Agrivoltaics, the practice of integrating solar power generation with agriculture, continues to gain momentum in 2025 as a solution to balance land use between food production and renewable energy. By strategically placing solar panels above or between crops, agrivoltaic systems create a microclimate that can improve water retention and protect crops from extreme weather conditions. This synergy benefits both farmers and energy developers, ensuring that land serves a dual purpose.

One of the most significant advantages of agrivoltaics is enhanced land use efficiency. As urbanisation and climate change reduce the availability of arable land, agrivoltaic projects ensure that food production can continue alongside clean energy generation. In arid regions like the southwestern United States, parts of Africa, Southern Europe, the Middle East and other areas globally where water scarcity is a major concern, these systems can reduce evaporation and improve soil moisture retention, ultimately leading to better crop yields. Additionally, they help farmers diversify their revenue streams by leasing land for solar projects or directly utilising the generated electricity, which reduces operating costs and energy dependence.

Renewable energy developers also stand to gain from agrivoltaic investments, despite the increased upfront costs. One of the key incentives for developers is easier access to land and streamlined permitting processes. In regions where zoning laws restrict large-scale solar farms on agricultural land, agrivoltaic projects are often more readily approved. This is particularly relevant in countries like Japan, where strict land-use regulations make agrivoltaics a preferred option. Farmers in Japan are encouraged to integrate solar panels with certain crops, benefiting from government subsidies that reduce initial investment costs.

Financial incentives play a crucial role in making agrivoltaics a viable option. In the United States, the Inflation Reduction Act (IRA) of 2022 initially provided substantial incentives for renewable energy projects, and particularly agrivoltaics, through tax credits and grants. However, recent policy shifts under the Trump administration have introduced uncertainties regarding its future. While some IRA provisions may be repealed or modified, several states continue to support agrivoltaics independently. Additionally, lawsuits have emerged over the withholding of USDA grants, affecting conservation programs that fund agrivoltaic projects.

Italy has been particularly proactive in promoting agrivoltaics. The Italian energy agency Gestore dei Servizi Energetici (GSE) recently allocated 1.5 GW in its first agrivoltaics tender, supporting projects across Sicily, Campania, Lazio, and Emilia-Romagna. Moreover, Italy has dedicated €1.7 billion in funding to support new agrivoltaic capacity, ensuring stable incentives for farmers and developers alike.

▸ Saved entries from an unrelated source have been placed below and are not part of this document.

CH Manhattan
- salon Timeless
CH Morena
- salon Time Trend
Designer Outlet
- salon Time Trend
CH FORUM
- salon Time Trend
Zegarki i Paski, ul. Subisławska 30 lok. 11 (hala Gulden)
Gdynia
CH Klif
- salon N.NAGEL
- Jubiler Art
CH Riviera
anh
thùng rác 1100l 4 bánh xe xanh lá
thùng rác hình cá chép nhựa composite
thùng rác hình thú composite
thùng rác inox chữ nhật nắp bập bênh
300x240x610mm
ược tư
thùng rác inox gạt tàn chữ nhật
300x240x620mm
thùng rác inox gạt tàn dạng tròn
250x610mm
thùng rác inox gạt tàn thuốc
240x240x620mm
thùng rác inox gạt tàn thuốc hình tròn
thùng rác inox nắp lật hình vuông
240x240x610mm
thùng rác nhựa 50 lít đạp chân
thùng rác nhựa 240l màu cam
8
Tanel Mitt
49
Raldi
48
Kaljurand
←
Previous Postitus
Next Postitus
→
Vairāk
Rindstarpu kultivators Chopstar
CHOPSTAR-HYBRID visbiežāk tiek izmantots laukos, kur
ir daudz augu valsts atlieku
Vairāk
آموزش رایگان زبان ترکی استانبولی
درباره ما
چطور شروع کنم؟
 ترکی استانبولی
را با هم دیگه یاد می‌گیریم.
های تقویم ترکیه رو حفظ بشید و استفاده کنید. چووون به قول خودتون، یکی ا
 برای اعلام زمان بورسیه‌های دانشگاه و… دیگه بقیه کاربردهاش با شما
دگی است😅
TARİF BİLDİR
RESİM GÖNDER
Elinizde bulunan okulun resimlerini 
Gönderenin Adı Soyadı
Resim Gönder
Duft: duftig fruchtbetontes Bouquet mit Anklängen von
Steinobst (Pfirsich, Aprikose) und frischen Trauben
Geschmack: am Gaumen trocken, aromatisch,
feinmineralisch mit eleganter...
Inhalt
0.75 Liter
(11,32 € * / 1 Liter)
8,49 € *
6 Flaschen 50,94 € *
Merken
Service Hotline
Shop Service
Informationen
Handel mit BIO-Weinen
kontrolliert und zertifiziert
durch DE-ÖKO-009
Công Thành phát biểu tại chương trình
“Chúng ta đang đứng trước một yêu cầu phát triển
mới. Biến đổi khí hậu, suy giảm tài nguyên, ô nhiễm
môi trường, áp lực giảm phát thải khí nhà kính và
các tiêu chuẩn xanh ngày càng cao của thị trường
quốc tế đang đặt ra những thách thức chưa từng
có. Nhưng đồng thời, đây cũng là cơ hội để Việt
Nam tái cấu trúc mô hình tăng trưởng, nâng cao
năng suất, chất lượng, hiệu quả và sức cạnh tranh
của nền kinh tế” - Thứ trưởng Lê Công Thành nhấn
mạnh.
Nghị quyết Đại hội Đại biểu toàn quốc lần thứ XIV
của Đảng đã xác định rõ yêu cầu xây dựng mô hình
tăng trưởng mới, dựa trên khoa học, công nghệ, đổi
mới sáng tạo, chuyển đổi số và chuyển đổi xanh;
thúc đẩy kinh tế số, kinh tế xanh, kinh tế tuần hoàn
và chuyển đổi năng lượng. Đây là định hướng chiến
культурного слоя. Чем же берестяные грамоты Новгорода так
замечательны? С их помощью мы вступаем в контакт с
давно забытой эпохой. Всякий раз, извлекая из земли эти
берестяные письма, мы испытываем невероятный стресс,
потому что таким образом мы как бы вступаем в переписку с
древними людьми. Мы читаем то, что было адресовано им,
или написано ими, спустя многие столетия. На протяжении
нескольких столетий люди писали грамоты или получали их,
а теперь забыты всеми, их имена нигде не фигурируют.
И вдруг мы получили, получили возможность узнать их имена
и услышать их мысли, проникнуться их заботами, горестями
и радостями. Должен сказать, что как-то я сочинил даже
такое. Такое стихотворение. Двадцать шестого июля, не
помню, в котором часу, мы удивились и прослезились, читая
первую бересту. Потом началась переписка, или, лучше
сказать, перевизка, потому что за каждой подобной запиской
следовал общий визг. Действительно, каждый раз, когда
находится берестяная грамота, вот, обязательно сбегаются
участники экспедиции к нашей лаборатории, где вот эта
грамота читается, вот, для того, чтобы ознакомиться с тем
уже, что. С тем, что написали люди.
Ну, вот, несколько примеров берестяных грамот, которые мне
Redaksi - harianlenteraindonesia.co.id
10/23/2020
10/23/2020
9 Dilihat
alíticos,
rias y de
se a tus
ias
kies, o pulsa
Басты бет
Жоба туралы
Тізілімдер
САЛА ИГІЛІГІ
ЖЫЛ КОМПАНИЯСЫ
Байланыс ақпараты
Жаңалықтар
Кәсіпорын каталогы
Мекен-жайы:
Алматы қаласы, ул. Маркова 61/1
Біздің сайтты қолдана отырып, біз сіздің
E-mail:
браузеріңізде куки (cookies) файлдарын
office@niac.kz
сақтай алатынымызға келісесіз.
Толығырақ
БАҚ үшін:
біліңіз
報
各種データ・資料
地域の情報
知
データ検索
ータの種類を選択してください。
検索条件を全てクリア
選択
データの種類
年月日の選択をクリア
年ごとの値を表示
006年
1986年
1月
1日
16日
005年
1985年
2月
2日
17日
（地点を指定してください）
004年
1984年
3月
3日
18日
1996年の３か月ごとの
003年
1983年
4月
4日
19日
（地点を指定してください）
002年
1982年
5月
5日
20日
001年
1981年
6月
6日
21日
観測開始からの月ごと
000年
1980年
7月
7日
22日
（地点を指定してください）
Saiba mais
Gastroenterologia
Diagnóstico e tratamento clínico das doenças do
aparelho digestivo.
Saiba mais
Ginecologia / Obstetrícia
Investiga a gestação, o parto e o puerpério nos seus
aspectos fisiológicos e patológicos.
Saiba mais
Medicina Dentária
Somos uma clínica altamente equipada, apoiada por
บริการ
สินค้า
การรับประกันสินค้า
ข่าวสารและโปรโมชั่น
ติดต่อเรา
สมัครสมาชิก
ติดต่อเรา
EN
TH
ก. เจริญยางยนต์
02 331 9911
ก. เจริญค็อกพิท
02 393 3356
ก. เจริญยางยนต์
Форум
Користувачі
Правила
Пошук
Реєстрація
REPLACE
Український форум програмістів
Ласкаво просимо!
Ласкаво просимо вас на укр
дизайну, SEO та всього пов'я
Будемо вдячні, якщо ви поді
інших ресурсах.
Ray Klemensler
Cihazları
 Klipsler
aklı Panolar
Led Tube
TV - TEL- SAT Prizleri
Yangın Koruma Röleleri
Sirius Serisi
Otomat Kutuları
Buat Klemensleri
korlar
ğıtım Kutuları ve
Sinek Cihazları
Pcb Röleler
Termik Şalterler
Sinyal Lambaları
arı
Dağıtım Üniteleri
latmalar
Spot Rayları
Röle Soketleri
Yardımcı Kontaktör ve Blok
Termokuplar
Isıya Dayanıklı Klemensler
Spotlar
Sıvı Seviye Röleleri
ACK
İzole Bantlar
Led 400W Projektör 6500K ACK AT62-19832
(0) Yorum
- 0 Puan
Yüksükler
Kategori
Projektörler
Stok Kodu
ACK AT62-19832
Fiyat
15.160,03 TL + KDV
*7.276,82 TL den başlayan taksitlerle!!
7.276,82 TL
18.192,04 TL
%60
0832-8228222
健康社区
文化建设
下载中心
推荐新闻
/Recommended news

Beyond Italy, other countries are prioritising agrivoltaics through targeted incentives. France has introduced subsidies for farmers adopting agrivoltaic solutions, recognising both the economic and environmental benefits. Germany supports agrivoltaic expansion through its Renewable Energy Sources Act (EEG), offering preferential financing options to incentivise such projects. These policies demonstrate a growing global recognition of agrivoltaics as a viable strategy for balancing renewable energy development with agricultural sustainability.

In addition to tax incentives, developers can leverage carbon credits and sustainability certifications to improve financial viability. Since agrivoltaic farms optimise land use and can promote biodiversity, they qualify for carbon offset programs, which can be monetised in markets like the European Union's Emissions Trading System. Additionally, corporate buyers with strong Environmental, Social, and Governance (ESG) commitments are increasingly willing to pay premium rates for agrivoltaic-generated electricity, creating a valuable market for these projects.

Another way developers mitigate costs is through partnerships with farmers and agricultural businesses. Instead of investing in vegetation management, some agrivoltaic projects utilise livestock grazing, particularly with sheep, to maintain the land beneath the panels. This practice has been successfully implemented in the United Kingdom, where developers and farmers collaborate to optimise land use while reducing maintenance expenses. In Italy, agrivoltaic designs have been optimised to grow vineyards beneath solar panels, demonstrating that even high-value crops can coexist with solar infrastructure. The Svolta Winery has even claimed it delays the ripening of grapes, improving the quality of the wine!

While agrivoltaics present a promising solution for sustainable energy and food production, challenges remain. The initial capital investment is often higher than that of traditional solar farms due to specialised infrastructure needs. Additionally, balancing energy efficiency with agricultural productivity requires careful planning, as shading from solar panels can reduce crop yields if not properly managed. However, with advancements in panel design, including adjustable tilt and vertical installations, these challenges are being addressed to maximise both energy generation and agricultural output.

Agrivoltaics is particularly well-suited for regions with high solar irradiance and limited arable land. In dry climates, the shading effect of solar panels not only conserves water but also prevents heat stress in crops, making agrivoltaics an essential strategy for climate adaptation. The continued rise of agrivoltaics reflects a shift towards smarter land use strategies that balance renewable energy development with agricultural sustainability. As more governments introduce incentives and as technology advances to optimise efficiency, agrivoltaics is set to play a critical role in the global transition to clean energy while ensuring that food production remains resilient in a changing climate.